Другой, может быть, повторил бы чужие описания Дрездена, лишь бы не признаться, что не был там. Что до меня, я пишу, только когда это доставляет мне удовольствие и когда у меня есть на это время. Находясь все время на биваках, я не вижу населения, не могу ознакомиться ни с его нравами, ни даже изучить как следует край. Города тут почти все одинаковы, совсем некрасивы. И ничто пока не привлекает моего внимания.

А если бы у меня даже и были какие-нибудь замыслы… завтра предстоит пройти четыре мили… и эта мысль вытесняет все остальные; придется, видно, отказаться от всяких занятий и вернуться в первобытное состояние: хорошо есть, спать и ни о чем больше не думать.

Сейчас только три часа; сегодня, слава богу, мы шли менее 12 часов; я успел пообедать и поспать 6 часов. Вот судьба, которой я заслуживаю, которая, по крайней мере, кажется нам счастливой.

Замок Лаучин заслуживает нескольких строк. Он принадлежал раньше герцогине Фюрстенберг; я забыл имя теперешнего владельца, жена которого приходится сестрой прусской королеве.

Аллея из каштанов, довольно просторный двор, часовня, великолепные комнаты – это наименьшие красоты замка. Со стороны равнины, по которой мы шли и которая имеет вид большого поля битвы, находится высокая терраса, подымающаяся тремя уступами.
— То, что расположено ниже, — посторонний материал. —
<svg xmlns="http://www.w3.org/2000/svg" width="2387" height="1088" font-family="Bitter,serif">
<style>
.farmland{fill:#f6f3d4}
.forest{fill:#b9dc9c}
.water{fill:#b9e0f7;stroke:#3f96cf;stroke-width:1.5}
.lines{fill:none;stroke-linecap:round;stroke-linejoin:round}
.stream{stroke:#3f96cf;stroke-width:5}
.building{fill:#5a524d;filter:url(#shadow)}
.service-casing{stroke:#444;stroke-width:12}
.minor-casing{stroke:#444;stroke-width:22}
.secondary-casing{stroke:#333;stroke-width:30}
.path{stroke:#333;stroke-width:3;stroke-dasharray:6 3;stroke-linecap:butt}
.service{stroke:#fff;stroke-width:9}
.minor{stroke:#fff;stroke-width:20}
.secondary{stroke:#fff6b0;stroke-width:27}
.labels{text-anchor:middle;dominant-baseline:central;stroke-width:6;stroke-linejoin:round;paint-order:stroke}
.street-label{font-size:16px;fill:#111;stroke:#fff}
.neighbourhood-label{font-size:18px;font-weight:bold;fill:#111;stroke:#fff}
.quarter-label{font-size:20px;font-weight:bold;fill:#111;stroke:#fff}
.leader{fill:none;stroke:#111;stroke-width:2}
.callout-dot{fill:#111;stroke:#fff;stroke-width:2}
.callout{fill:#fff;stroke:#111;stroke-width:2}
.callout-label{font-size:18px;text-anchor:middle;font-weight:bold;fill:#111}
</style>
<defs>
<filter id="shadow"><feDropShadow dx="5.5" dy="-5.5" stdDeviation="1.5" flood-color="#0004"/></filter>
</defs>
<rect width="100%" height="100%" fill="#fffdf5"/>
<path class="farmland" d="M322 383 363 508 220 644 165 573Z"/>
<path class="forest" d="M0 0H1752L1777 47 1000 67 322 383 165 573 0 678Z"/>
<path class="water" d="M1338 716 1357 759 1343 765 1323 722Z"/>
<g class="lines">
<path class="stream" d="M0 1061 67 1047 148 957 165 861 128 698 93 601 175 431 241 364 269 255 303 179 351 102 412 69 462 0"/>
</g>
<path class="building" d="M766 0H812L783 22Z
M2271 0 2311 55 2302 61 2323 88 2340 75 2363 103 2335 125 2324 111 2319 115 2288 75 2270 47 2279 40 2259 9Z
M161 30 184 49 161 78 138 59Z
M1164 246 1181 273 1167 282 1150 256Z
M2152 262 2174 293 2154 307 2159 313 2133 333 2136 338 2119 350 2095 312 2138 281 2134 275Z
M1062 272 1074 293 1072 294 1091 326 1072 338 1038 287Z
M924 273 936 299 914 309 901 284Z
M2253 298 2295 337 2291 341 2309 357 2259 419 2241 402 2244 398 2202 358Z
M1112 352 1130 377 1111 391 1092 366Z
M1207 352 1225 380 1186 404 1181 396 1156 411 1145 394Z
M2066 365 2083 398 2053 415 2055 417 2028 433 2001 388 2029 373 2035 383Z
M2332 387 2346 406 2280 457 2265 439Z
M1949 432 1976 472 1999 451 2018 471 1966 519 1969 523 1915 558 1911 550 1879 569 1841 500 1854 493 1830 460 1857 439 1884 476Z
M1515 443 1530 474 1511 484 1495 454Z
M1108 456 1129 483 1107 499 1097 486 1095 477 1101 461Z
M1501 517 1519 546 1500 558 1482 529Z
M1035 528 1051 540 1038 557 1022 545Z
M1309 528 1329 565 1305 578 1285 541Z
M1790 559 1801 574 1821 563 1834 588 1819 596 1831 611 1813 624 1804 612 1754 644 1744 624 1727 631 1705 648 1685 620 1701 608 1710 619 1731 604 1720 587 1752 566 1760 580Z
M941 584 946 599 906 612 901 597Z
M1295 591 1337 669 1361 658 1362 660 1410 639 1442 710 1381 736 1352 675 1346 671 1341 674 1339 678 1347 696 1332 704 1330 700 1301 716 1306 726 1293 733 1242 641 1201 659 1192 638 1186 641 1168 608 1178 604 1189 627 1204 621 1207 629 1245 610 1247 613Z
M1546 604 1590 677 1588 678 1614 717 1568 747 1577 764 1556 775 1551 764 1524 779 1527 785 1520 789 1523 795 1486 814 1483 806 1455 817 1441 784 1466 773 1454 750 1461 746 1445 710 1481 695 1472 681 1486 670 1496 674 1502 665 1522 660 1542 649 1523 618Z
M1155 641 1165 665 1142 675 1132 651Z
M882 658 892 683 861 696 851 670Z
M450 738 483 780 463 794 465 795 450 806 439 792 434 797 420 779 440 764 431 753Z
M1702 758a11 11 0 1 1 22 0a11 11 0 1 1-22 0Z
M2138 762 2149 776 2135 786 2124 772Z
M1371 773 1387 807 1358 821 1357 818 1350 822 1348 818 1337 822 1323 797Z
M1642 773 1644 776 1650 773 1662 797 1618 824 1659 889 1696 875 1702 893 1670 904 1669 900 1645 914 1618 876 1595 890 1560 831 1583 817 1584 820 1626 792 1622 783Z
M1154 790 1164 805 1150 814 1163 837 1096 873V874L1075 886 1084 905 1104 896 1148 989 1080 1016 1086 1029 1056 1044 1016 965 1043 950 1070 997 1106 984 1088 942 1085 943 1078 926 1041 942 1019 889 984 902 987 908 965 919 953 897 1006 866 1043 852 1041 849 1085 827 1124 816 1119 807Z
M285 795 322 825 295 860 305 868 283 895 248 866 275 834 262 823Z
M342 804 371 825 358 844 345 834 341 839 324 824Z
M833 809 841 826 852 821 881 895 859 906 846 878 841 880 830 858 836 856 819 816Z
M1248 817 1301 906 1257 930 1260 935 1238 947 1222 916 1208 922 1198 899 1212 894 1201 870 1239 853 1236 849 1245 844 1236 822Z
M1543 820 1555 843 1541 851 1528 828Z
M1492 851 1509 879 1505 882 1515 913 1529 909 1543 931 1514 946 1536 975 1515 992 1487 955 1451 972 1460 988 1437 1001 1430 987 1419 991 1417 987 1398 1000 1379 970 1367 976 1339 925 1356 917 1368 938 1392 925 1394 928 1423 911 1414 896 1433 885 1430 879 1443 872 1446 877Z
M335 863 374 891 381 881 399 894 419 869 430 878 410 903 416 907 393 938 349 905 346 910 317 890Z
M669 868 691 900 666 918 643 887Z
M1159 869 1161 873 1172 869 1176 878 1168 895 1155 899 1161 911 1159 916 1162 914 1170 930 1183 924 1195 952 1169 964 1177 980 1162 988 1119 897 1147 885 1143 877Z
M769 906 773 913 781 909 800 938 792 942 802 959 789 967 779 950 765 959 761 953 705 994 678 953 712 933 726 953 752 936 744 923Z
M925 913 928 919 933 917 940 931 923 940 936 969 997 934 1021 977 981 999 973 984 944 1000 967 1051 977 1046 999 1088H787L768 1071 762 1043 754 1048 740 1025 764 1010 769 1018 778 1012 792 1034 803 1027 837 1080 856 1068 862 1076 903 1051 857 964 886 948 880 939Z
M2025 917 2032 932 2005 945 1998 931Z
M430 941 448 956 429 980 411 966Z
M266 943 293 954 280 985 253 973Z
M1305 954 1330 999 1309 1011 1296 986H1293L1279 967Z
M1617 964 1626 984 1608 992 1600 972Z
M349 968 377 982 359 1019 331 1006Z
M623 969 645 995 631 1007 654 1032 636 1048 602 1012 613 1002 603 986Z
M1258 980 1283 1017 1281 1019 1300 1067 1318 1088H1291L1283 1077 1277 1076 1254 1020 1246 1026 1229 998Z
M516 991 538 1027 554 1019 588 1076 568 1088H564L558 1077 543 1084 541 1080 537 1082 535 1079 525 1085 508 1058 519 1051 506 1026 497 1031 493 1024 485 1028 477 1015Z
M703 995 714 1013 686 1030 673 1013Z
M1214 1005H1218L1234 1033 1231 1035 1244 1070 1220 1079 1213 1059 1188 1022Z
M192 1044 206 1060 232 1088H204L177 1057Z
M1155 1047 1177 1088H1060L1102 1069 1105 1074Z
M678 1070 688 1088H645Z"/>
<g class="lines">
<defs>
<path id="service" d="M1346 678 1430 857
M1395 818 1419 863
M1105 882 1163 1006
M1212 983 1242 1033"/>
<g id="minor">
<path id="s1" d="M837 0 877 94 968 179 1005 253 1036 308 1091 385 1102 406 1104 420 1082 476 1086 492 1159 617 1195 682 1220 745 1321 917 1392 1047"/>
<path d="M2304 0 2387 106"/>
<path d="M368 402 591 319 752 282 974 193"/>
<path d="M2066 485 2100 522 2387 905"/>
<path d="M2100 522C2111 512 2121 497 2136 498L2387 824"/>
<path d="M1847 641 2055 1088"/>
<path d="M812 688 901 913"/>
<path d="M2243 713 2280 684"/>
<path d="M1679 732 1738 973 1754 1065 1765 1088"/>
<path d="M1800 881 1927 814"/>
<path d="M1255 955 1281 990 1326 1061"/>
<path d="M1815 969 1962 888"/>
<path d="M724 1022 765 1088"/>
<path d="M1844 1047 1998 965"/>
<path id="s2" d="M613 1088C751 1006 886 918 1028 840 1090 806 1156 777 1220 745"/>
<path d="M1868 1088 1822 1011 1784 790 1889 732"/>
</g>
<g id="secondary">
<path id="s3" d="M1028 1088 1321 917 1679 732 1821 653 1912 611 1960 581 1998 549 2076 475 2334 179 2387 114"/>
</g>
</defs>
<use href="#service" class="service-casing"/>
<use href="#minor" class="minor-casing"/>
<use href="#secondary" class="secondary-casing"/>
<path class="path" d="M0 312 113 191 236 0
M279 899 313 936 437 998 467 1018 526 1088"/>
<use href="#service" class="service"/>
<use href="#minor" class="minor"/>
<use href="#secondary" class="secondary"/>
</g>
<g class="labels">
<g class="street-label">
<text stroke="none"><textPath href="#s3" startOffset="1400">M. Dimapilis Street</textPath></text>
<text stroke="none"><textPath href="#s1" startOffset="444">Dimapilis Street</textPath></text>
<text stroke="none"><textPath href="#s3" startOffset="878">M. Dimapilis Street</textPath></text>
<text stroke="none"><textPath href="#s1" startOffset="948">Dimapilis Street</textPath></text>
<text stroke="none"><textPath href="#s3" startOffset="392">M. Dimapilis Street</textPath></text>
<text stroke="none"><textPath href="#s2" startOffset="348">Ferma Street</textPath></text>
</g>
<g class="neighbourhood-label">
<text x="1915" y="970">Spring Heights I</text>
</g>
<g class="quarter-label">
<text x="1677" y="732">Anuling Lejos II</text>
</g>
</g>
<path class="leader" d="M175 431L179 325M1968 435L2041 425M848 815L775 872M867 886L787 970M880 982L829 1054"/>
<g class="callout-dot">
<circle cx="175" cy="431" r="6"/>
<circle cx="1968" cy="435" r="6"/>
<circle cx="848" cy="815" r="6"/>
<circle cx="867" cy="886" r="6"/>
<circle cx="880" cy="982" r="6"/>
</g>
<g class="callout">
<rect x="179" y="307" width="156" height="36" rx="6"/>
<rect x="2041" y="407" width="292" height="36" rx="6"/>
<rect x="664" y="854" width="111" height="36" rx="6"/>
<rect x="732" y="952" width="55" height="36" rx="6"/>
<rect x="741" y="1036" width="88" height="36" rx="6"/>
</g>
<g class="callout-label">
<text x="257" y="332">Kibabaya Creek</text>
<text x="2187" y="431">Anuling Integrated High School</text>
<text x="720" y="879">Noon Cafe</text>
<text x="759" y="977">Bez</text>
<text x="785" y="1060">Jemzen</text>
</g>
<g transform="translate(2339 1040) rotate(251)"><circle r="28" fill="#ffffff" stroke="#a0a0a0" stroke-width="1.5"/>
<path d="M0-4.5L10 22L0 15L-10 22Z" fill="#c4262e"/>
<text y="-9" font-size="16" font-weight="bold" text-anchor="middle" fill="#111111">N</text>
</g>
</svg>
Она украшена цветами, купами деревьев и окружена теплицами. Наверху также растут прекрасные деревья, долина постепенно понижается, ее пересекают ущелья, живописные ручьи, она уходит вдаль и наконец совсем пропадает из глаз. С левой стороны терраса шире. Середину ее занимает поросшая цветами луговина, по краям тянутся густые аллеи. Я заглянул туда только на минуту и увидел фонтан, вольеры, изящные храмики. С края террасы видна тройная цепь гор, местами утесистых, местами поросших кустарником и прерываемых живописными равнинами; громадный парк охватывает их подножие… Наконец, я с радостью увидел, что и здесь можно найти красивые виды.

7 августа. Лагерь в Эльба-Коштелеце (переход в 3 мили).

Прозябать – вот наша судьба, радоваться лишь воспоминаниям, опасаться будущего, терпеливо сносить настоящее, забывать прошлое – вот какова судьба воина…

Наши переходы теперь не так утомительны. Расстояние между батальонами стало больше, поэтому идти легче, мы реже останавливаемся; но марши все так же скучны. Я пытаюсь развлечься, заходя то в одну, то в другую деревню, но тщетно: нигде меня не встречает гостеприимство.

По мере того как мы приближаемся к Эльбе, местность становится суше. Дороги покрыты песком, леса пошли сосновые… Я устал и был в дурном настроении, но, когда увидел внизу Эльбу, сердце у меня забилось, я перекрестился. Дай бог, сказал я, чтобы во второй раз мы перешли ее со славой. Дай бог, чтобы мы вернулись только увенчанные лаврами победы.

Однако завтра надо пройти шесть миль до Будена; заранее предвижу эту скуку, готовлюсь к ней, и перо выпадает у меня из рук.